▶ _DATA TO PROCESS_:
★ ★ ★ ★ ★ ★ ★
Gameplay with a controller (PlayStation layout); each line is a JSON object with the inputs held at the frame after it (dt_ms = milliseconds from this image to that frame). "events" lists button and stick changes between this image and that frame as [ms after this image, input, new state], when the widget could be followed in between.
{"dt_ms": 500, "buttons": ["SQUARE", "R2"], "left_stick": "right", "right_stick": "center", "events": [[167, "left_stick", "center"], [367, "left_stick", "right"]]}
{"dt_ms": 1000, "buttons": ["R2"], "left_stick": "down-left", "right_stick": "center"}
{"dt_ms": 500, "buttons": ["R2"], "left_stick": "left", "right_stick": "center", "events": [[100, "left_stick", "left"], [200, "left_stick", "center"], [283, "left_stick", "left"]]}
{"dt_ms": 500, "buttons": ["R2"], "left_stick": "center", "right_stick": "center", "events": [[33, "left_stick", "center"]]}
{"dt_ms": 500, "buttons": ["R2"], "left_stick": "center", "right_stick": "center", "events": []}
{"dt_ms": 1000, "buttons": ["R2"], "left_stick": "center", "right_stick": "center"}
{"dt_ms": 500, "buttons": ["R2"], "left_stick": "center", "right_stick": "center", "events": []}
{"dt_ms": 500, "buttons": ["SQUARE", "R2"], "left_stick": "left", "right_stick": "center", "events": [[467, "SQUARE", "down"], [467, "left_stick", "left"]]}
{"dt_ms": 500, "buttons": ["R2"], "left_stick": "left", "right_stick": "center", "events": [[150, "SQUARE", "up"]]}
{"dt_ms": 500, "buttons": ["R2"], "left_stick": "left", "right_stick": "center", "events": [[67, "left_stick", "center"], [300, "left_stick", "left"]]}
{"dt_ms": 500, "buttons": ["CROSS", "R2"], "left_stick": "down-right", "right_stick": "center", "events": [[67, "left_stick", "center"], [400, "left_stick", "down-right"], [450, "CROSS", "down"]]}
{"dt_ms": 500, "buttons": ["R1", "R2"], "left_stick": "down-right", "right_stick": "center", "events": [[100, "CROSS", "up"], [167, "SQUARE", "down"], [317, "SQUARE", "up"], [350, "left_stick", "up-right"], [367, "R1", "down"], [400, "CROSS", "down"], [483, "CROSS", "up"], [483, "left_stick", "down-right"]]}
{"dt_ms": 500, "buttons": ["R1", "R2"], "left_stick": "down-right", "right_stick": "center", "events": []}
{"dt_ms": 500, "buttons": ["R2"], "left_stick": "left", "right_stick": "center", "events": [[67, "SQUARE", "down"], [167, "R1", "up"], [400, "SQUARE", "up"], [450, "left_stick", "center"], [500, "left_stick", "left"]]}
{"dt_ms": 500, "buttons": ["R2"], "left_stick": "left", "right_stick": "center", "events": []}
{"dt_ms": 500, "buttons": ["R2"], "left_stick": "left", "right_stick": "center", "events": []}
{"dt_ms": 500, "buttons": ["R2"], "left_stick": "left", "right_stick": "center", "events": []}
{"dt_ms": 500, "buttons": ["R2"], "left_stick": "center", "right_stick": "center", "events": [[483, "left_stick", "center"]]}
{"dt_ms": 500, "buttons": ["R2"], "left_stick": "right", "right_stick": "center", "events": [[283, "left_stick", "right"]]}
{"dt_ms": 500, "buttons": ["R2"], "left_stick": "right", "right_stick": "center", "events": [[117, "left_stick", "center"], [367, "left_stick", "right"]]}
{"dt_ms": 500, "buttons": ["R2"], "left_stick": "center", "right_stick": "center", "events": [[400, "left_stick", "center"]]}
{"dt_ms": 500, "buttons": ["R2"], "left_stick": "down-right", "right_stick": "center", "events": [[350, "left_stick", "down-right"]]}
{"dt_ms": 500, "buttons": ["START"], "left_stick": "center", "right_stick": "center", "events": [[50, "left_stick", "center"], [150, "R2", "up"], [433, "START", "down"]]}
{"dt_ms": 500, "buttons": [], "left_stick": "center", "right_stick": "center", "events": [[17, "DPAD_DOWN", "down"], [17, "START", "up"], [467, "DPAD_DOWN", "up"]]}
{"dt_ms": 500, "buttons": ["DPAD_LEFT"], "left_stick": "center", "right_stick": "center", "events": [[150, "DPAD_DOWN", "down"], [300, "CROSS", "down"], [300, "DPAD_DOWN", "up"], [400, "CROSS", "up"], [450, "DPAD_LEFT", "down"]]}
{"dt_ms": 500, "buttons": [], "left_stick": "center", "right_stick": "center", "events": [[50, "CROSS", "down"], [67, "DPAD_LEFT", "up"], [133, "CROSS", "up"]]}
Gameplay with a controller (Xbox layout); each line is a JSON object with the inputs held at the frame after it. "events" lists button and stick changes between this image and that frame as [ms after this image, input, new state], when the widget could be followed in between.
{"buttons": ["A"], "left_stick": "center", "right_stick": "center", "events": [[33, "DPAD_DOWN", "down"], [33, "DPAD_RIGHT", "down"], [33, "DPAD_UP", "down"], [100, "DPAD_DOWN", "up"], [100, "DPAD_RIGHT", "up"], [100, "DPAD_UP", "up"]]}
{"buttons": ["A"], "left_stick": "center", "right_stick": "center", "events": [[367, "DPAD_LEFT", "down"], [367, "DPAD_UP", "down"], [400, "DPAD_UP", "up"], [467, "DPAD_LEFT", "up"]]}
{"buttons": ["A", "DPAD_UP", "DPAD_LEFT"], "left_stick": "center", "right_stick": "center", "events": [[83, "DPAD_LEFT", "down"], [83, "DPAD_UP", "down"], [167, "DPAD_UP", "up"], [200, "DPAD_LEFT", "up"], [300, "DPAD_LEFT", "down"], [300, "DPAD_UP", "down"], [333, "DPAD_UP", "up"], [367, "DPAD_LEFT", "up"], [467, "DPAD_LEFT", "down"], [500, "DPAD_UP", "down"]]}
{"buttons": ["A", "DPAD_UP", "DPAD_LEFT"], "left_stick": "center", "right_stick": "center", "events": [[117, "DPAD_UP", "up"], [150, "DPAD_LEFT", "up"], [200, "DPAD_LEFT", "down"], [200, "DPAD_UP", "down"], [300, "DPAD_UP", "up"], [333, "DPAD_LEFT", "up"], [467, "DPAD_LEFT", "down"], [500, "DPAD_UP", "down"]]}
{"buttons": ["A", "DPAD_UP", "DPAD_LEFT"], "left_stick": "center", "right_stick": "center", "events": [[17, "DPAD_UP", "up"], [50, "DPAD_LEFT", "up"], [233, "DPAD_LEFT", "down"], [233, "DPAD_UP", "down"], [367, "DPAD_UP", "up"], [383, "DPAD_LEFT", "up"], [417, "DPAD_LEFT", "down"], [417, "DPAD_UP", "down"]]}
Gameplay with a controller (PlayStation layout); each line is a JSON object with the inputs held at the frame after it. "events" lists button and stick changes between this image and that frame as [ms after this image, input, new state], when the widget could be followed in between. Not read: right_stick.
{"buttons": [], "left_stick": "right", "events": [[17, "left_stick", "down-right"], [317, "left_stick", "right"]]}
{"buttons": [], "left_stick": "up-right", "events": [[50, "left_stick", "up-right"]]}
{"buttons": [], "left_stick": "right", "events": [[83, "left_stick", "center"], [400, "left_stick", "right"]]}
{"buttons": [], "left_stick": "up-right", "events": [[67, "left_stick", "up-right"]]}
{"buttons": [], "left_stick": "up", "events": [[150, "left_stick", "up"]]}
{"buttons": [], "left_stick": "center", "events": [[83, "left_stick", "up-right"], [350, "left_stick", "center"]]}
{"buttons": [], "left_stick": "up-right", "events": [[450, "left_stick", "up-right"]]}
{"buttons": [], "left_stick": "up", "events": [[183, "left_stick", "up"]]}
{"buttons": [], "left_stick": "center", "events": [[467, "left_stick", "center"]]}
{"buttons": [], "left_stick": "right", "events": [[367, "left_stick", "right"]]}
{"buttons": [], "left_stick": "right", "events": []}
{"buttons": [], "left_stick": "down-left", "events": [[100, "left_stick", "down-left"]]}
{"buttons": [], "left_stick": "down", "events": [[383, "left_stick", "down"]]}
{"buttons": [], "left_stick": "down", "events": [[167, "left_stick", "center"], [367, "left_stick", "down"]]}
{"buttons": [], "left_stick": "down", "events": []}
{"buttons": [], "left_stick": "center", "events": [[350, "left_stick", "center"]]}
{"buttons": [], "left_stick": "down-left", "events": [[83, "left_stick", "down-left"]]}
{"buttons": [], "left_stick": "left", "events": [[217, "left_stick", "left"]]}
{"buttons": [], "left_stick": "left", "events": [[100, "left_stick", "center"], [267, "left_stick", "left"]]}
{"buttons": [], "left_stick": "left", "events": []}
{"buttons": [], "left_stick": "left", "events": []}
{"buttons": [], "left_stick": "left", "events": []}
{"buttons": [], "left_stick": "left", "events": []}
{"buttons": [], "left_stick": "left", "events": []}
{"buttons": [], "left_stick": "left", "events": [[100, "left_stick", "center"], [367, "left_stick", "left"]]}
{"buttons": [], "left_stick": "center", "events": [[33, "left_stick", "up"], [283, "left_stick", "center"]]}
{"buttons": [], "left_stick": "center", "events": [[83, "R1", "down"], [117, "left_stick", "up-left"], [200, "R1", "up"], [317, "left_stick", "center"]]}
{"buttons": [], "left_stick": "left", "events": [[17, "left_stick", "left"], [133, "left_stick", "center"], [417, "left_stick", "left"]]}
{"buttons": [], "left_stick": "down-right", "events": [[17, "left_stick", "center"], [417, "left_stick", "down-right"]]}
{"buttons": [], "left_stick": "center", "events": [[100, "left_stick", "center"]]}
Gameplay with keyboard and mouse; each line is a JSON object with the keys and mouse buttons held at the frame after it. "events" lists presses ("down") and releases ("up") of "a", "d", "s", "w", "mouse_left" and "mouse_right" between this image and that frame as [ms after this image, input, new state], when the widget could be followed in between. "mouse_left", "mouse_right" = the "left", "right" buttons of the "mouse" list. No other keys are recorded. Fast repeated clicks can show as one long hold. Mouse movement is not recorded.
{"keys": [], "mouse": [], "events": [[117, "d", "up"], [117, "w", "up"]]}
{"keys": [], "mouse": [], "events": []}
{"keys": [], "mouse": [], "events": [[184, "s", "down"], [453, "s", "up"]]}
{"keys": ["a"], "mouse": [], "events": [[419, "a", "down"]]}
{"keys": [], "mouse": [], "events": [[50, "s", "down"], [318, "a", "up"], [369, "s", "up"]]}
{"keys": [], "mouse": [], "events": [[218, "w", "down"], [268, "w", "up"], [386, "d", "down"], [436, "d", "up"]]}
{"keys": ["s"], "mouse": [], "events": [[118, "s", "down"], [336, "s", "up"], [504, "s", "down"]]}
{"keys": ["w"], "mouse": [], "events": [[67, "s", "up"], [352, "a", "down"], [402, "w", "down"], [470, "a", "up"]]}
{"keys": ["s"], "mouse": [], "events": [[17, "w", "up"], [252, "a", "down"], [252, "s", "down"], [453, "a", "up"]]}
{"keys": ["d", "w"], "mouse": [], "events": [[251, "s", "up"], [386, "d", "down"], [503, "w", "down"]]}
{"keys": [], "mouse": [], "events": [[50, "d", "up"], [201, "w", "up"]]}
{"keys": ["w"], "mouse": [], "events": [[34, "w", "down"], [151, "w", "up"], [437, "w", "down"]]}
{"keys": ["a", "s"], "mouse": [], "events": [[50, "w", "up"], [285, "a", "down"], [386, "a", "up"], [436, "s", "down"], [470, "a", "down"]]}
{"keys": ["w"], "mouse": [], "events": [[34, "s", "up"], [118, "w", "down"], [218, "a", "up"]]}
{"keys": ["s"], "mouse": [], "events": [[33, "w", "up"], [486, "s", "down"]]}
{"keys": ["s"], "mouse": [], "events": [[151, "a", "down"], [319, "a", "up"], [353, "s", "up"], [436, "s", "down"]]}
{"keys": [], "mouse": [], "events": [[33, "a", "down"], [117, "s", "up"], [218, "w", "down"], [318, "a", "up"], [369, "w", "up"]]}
★ ★ ★ ★ ★ ★ ★
▶ _TASK TO COMPLETE_:
Wherever a line above contains the string "changes", copy that line.

▶ _RESPONSE BELOW_:
Gameplay with a controller (PlayStation layout); each line is a JSON object with the inputs held at the frame after it (dt_ms = milliseconds from this image to that frame). "events" lists button and stick changes between this image and that frame as [ms after this image, input, new state], when the widget could be followed in between.
Gameplay with a controller (Xbox layout); each line is a JSON object with the inputs held at the frame after it. "events" lists button and stick changes between this image and that frame as [ms after this image, input, new state], when the widget could be followed in between.
Gameplay with a controller (PlayStation layout); each line is a JSON object with the inputs held at the frame after it. "events" lists button and stick changes between this image and that frame as [ms after this image, input, new state], when the widget could be followed in between. Not read: right_stick.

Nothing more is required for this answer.